The biggest U.S. grid challenges from the electrification of space heating are likely to be in the North, particularly with polar vortex weather events becoming more common. A 2020 paper I co-authored with Asa Hopkins and Kenji Takahashi of Synapse Energy Economics looks at what the electric loads would have been during January 2019 when a polar vortex swept across the Upper Midwest and Northeast. During this event, the peak power demand for this region was about 275 gigawatts (which is less than the 330-gigawatt 2018 summer peak in the region). If all residential and commercial buildings were fully electrified (cold-climate heat pumps with electric resistance backup), the load in the region would have been about 690 gigawatts, a 2.5-times increase. We found that various steps could reduce this load by more than half, to 331 gigawatts, as shown in the table below.
Note: Adding EV charging and industrial heat pumps would increase these figures.
More than doubling peak load would be expensive because much more generation would be needed as well as distribution and storage investments (the latter because the sun is low during early morning when winter load peaks). Severe cold snaps happen only every few years. It makes little sense to double the grid just to serve a very occasional load. These scenarios illustrate how energy efficiency, demand response, and fuel backups (which could be a decarbonized fuel) when temperatures get below zero can be combined to dramatically reduce added electric generation and grid upgrades.
Cooperative electric load planning will improve resilience while cutting costs and climate pollution
Electrification of buildings, vehicles, and industrial processes will have dramatic impacts on the electric grid. Without this electrification, the United States and the world will fall short of long-term climate targets, resulting in a warmer world and its catastrophic impacts.
Utilities, regulators, and property owners will need to work together to help plan the transition toward powering more and more of our economy with cleanly generated electricity. Vehicle fleet and factory owners need to tell utilities about their plans.

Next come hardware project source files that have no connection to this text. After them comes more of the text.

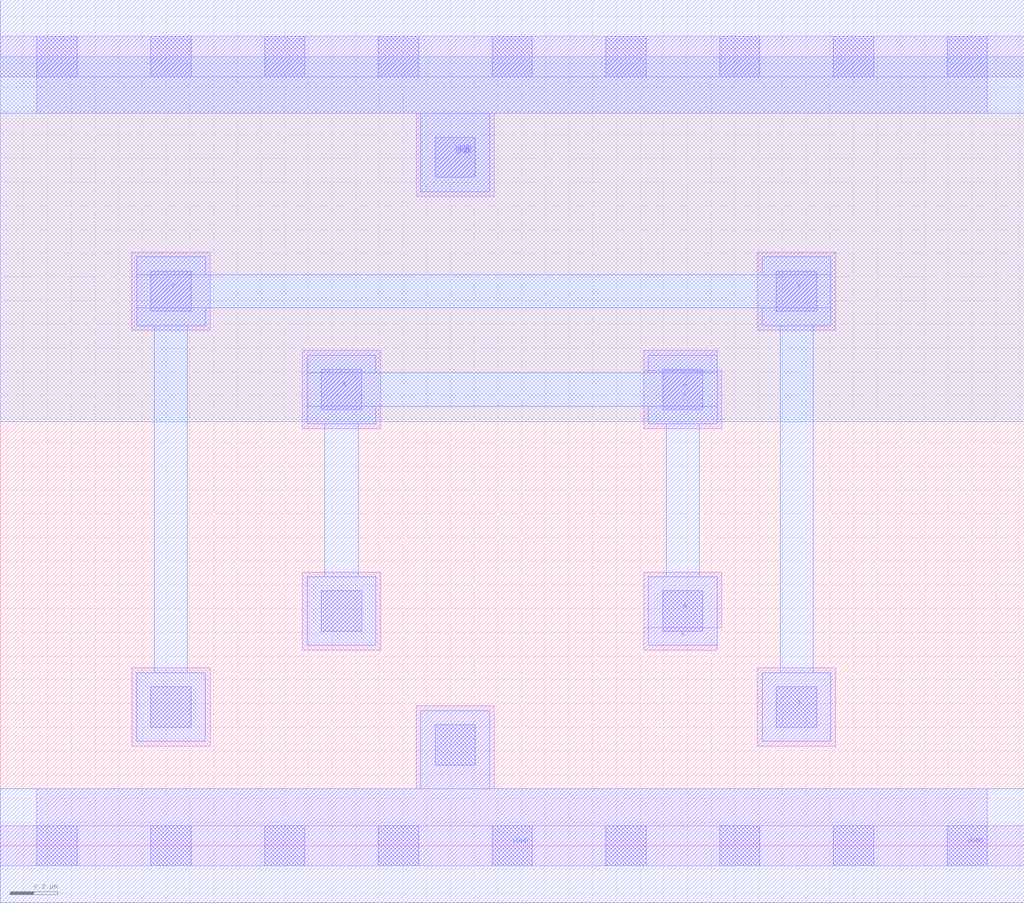
<source format=lef>
VERSION 5.7 ;
  NOWIREEXTENSIONATPIN ON ;
  DIVIDERCHAR "/" ;
  BUSBITCHARS "[]" ;
MACRO INVX4
  CLASS CORE ;
  FOREIGN INVX4 ;
  ORIGIN 0.000 0.000 ;
  SIZE 4.320 BY 3.330 ;
  SYMMETRY X Y ;
  SITE unit ;
  PIN A
    ANTENNAGATEAREA 0.378000 ;
    PORT
      LAYER met1 ;
        RECT 1.295 1.995 1.585 2.070 ;
        RECT 2.735 1.995 3.025 2.070 ;
        RECT 1.295 1.855 3.025 1.995 ;
        RECT 1.295 1.780 1.585 1.855 ;
        RECT 2.735 1.780 3.025 1.855 ;
        RECT 1.370 1.135 1.510 1.780 ;
        RECT 2.810 1.135 2.950 1.780 ;
        RECT 1.295 0.845 1.585 1.135 ;
        RECT 2.735 0.845 3.025 1.135 ;
    END
    PORT
      LAYER li1 ;
        RECT 2.715 0.920 3.045 1.155 ;
        RECT 2.715 0.825 3.025 0.920 ;
      LAYER mcon ;
        RECT 2.795 0.905 2.965 1.075 ;
    END
    PORT
      LAYER li1 ;
        RECT 1.275 1.760 1.605 2.090 ;
      LAYER mcon ;
        RECT 1.355 1.840 1.525 2.010 ;
    END
    PORT
      LAYER li1 ;
        RECT 2.715 2.005 3.025 2.090 ;
        RECT 2.715 1.760 3.045 2.005 ;
      LAYER mcon ;
        RECT 2.795 1.840 2.965 2.010 ;
    END
  END A
  PIN VGND
    ANTENNADIFFAREA 0.541800 ;
    PORT
      LAYER met1 ;
        RECT 1.775 0.240 2.065 0.570 ;
        RECT 0.000 -0.240 4.320 0.240 ;
    END
    PORT
      LAYER li1 ;
        RECT 1.755 0.240 2.085 0.590 ;
        RECT 0.155 0.085 4.165 0.240 ;
        RECT 0.000 -0.085 4.320 0.085 ;
      LAYER mcon ;
        RECT 1.835 0.340 2.005 0.510 ;
        RECT 0.155 -0.085 0.325 0.085 ;
        RECT 0.635 -0.085 0.805 0.085 ;
        RECT 1.115 -0.085 1.285 0.085 ;
        RECT 1.595 -0.085 1.765 0.085 ;
        RECT 2.075 -0.085 2.245 0.085 ;
        RECT 2.555 -0.085 2.725 0.085 ;
        RECT 3.035 -0.085 3.205 0.085 ;
        RECT 3.515 -0.085 3.685 0.085 ;
        RECT 3.995 -0.085 4.165 0.085 ;
    END
    PORT
      LAYER met1 ;
        RECT 0.000 3.090 4.320 3.570 ;
        RECT 1.775 2.760 2.065 3.090 ;
    END
  END VGND
  PIN VPWR
    ANTENNADIFFAREA 1.083600 ;
    PORT
      LAYER li1 ;
        RECT 0.000 3.245 4.320 3.415 ;
        RECT 0.155 3.090 4.165 3.245 ;
        RECT 1.755 2.740 2.085 3.090 ;
      LAYER mcon ;
        RECT 0.155 3.245 0.325 3.415 ;
        RECT 0.635 3.245 0.805 3.415 ;
        RECT 1.115 3.245 1.285 3.415 ;
        RECT 1.595 3.245 1.765 3.415 ;
        RECT 2.075 3.245 2.245 3.415 ;
        RECT 2.555 3.245 2.725 3.415 ;
        RECT 3.035 3.245 3.205 3.415 ;
        RECT 3.515 3.245 3.685 3.415 ;
        RECT 3.995 3.245 4.165 3.415 ;
        RECT 1.835 2.820 2.005 2.990 ;
    END
  END VPWR
  PIN Y
    ANTENNADIFFAREA 2.063300 ;
    PORT
      LAYER met1 ;
        RECT 0.575 2.410 0.865 2.485 ;
        RECT 3.215 2.410 3.505 2.485 ;
        RECT 0.575 2.270 3.505 2.410 ;
        RECT 0.575 2.195 0.865 2.270 ;
        RECT 3.215 2.195 3.505 2.270 ;
        RECT 0.650 0.730 0.790 2.195 ;
        RECT 3.290 0.730 3.430 2.195 ;
        RECT 0.575 0.440 0.865 0.730 ;
        RECT 3.215 0.440 3.505 0.730 ;
    END
    PORT
      LAYER li1 ;
        RECT 3.195 0.420 3.525 0.750 ;
      LAYER mcon ;
        RECT 3.275 0.500 3.445 0.670 ;
    END
    PORT
      LAYER li1 ;
        RECT 0.555 2.175 0.885 2.505 ;
      LAYER mcon ;
        RECT 0.635 2.255 0.805 2.425 ;
    END
    PORT
      LAYER li1 ;
        RECT 3.195 2.175 3.525 2.505 ;
      LAYER mcon ;
        RECT 3.275 2.255 3.445 2.425 ;
    END
  END Y
  OBS
      LAYER nwell ;
        RECT 0.000 1.790 4.320 3.330 ;
      LAYER li1 ;
        RECT 1.275 0.825 1.605 1.155 ;
        RECT 0.555 0.420 0.885 0.750 ;
      LAYER mcon ;
        RECT 1.355 0.905 1.525 1.075 ;
        RECT 0.635 0.500 0.805 0.670 ;
  END
END INVX4
END LIBRARY


</source>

Utilities need to incorporate these plans into their load and distribution forecasts and offer robust efficiency and demand response programs. Regulators need to encourage utilities to do this planning, and to promptly review plans that incorporate these new loads and programs.
If everyone works together, we will have a reliable grid and a cooler planet while minimizing costs. But if these steps do not happen, electric system reliability could be compromised, electrification efforts stymied, and power prices higher than they should be, all while exacerbating the impacts of climate change.